Туман, холодный и сухой, не выползал клочьями, не клубился над землей, истаивая. Он стоял стеной, непробиваемой ни взглядом, ни ощущениями. Не серый, не белесый – никакой.
На улице было ясно, это я еще помнила. Темно, но ночь лунная, безоблачная.
Только я этого не видела.
Где-то за пеленой, на границе моего восприятия, пролаяла собака. Она говорила, что кто-то чужой прошел совсем недалеко от нее, и она нервничала, трусила, потому решила показать прохожему клыки – так, на всякий случай. И порычать для острастки, но не удержала тона, сорвалась на визгливый лай. Обычная бездомная дворняга, я всякий день встречала ее на этой улице, и каждый раз она шарахалась от меня, скуля и пряча глаза. Но никогда она не лаяла, не рычала.
Сегодня она осталась. Не поджимала хвост, не убегала, прижав уши. Но и не подходила, все еще опасаясь заклятого врага. Хоть и чувствовала – враг беспомощнее слепого щенка. И потому только облаивала, отводя душу и считая себя невероятно храброй…

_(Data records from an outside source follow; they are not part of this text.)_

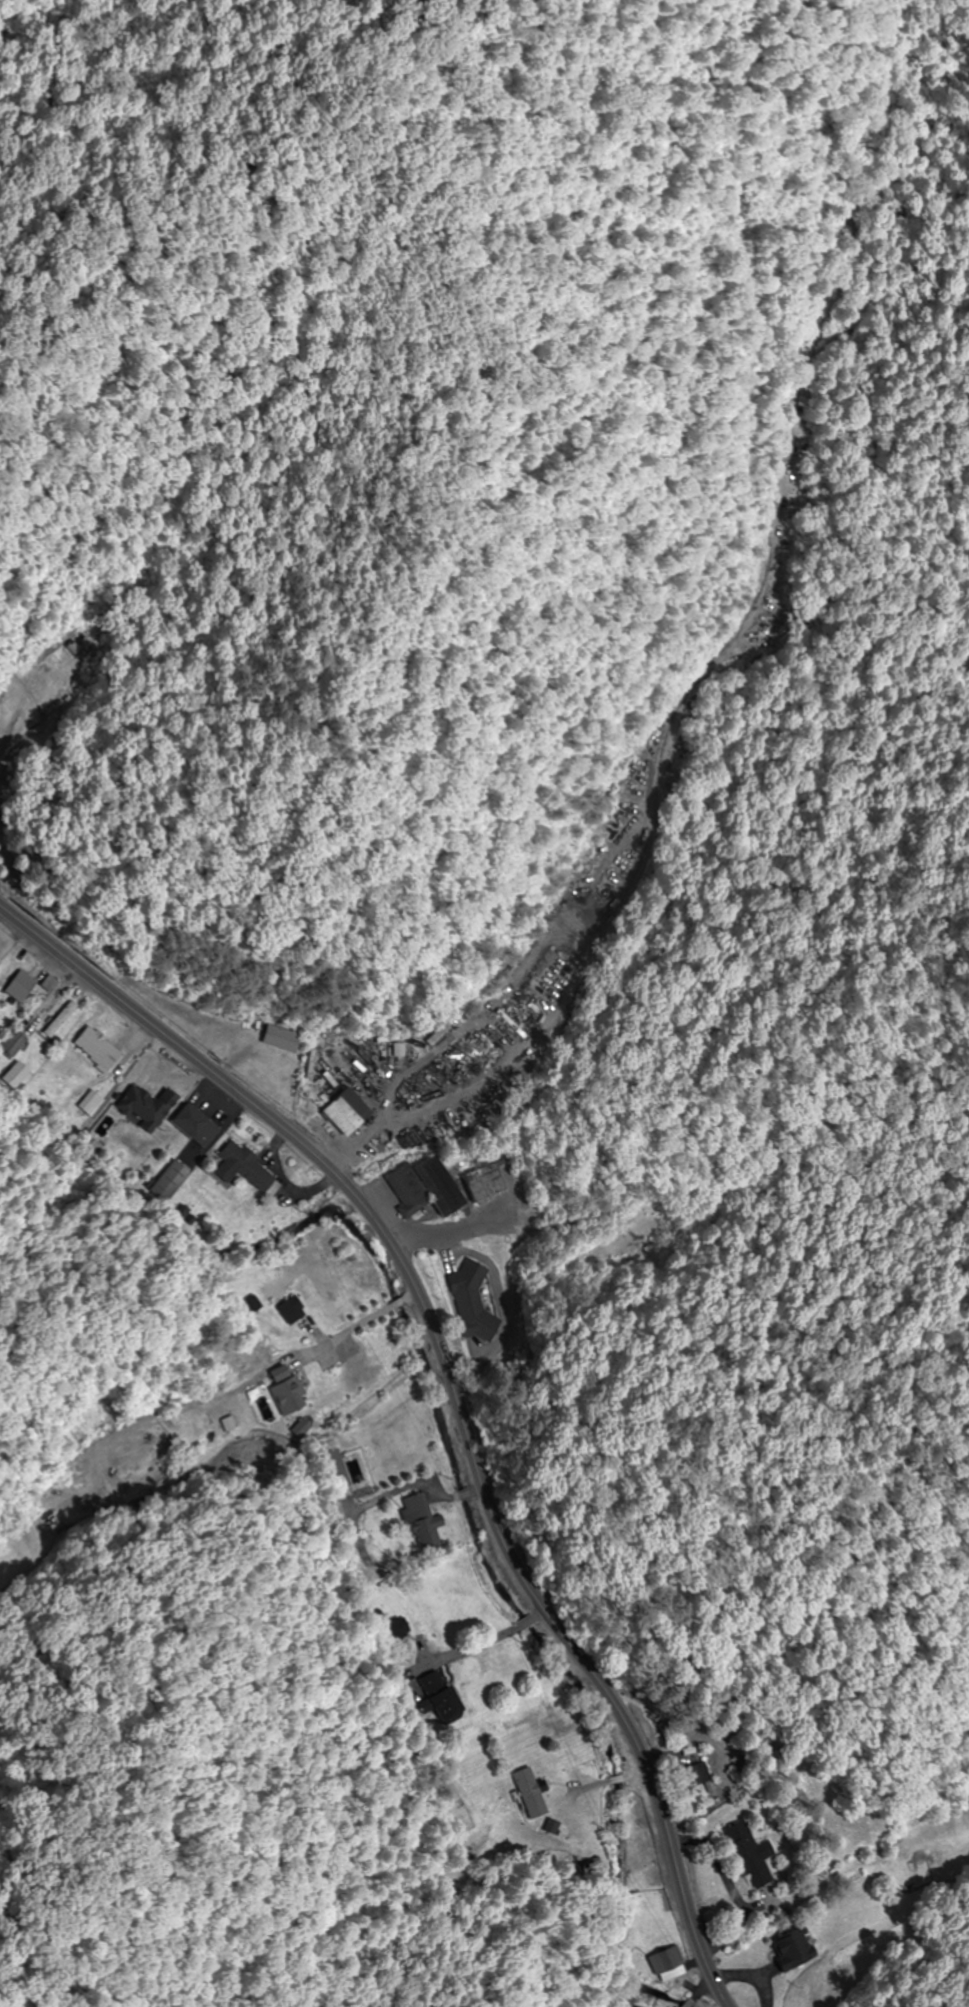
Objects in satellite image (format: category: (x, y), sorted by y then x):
building: (76, 648)
road: (607, 812)
building: (46, 982)
building: (16, 987)
building: (57, 1020)
building: (434, 1035)
building: (9, 1043)
building: (94, 1049)
building: (14, 1075)
building: (141, 1108)
building: (341, 1112)
building: (190, 1126)
building: (240, 1168)
building: (478, 1180)
building: (420, 1188)
building: (470, 1303)
building: (290, 1310)
building: (285, 1391)
road: (452, 1393)
building: (333, 1470)
building: (419, 1521)
building: (397, 1628)
building: (435, 1697)
building: (691, 1776)
building: (537, 1794)
building: (638, 1848)
building: (746, 1854)
building: (790, 1947)
building: (662, 1959)
building: (620, 2001)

Маленькая сволочь. Падальщица. Мелкая злобная собачонка. Упади я сейчас – она накинется и будет грызть, терзать, а потом подскочит на месте и рванет прочь, внезапно испугавшись, что я очнусь и схвачу ее. И потому я не падала, брела из последних сил, обхватив руками живот, заставляя себя переставлять отнимающиеся ноги.
Собачонка замолкла. Она семенила следом. Ждала. И ее не волнует, что я ни разу слова плохого ей не сказала, не обидела. Она чувствовала во мне кровного врага, и этого было достаточно.
Не дождешься! Вперед, шаг, еще шаг. Пока очередная волна боли не скрутила, не погубила меня навеки…
Какая жуткая ночь. И ни души, не считая неотступной собачонки. Не у кого просить помощи, но я и не стала бы. Любой человек в здравом уме предпочтет вызвать скорую, а этого мне как раз и нельзя. Лучше сама… как-нибудь… не в первый же раз, справлюсь… Только не вспоминать, как было тогда.
Не успела. Дикая судорога сжала живот, ослепила и оглушила меня. А потом я упала на асфальт.
Опомнилась, когда острые зубы впились в вывернутое запястье.
Отмахнувшись вслепую, я ударила рукой во что-то теплое и мохнатое, неожиданно твердое. Собачонка все-таки завизжала, обиженно, жалостно, потом визг перешел в поскуливание, утихая по мере того, как маленькая тварь улепетывала в ночь.
Ну же, вставай.
Ноги совсем не слушались. Ну почему, когда боль разрывает живот, отнимаются в первую очередь ноги? И это тогда, когда добраться до дома жизненно необходимо, если не хочешь стать куском падали для таких вот мелких злобных собачонок. Сжав зубы, я доползла до какой-то стены. Слабая рука потянулась вверх, нащупывая неровности и шероховатости чьего-то дома, следом подобралась вторая, вытягивая всё тело в вертикальное положение. Ещё немного, ещё чуть-чуть… Есть! Стою. Не думала, что когда-нибудь это станет для меня самой большой радостью на свете.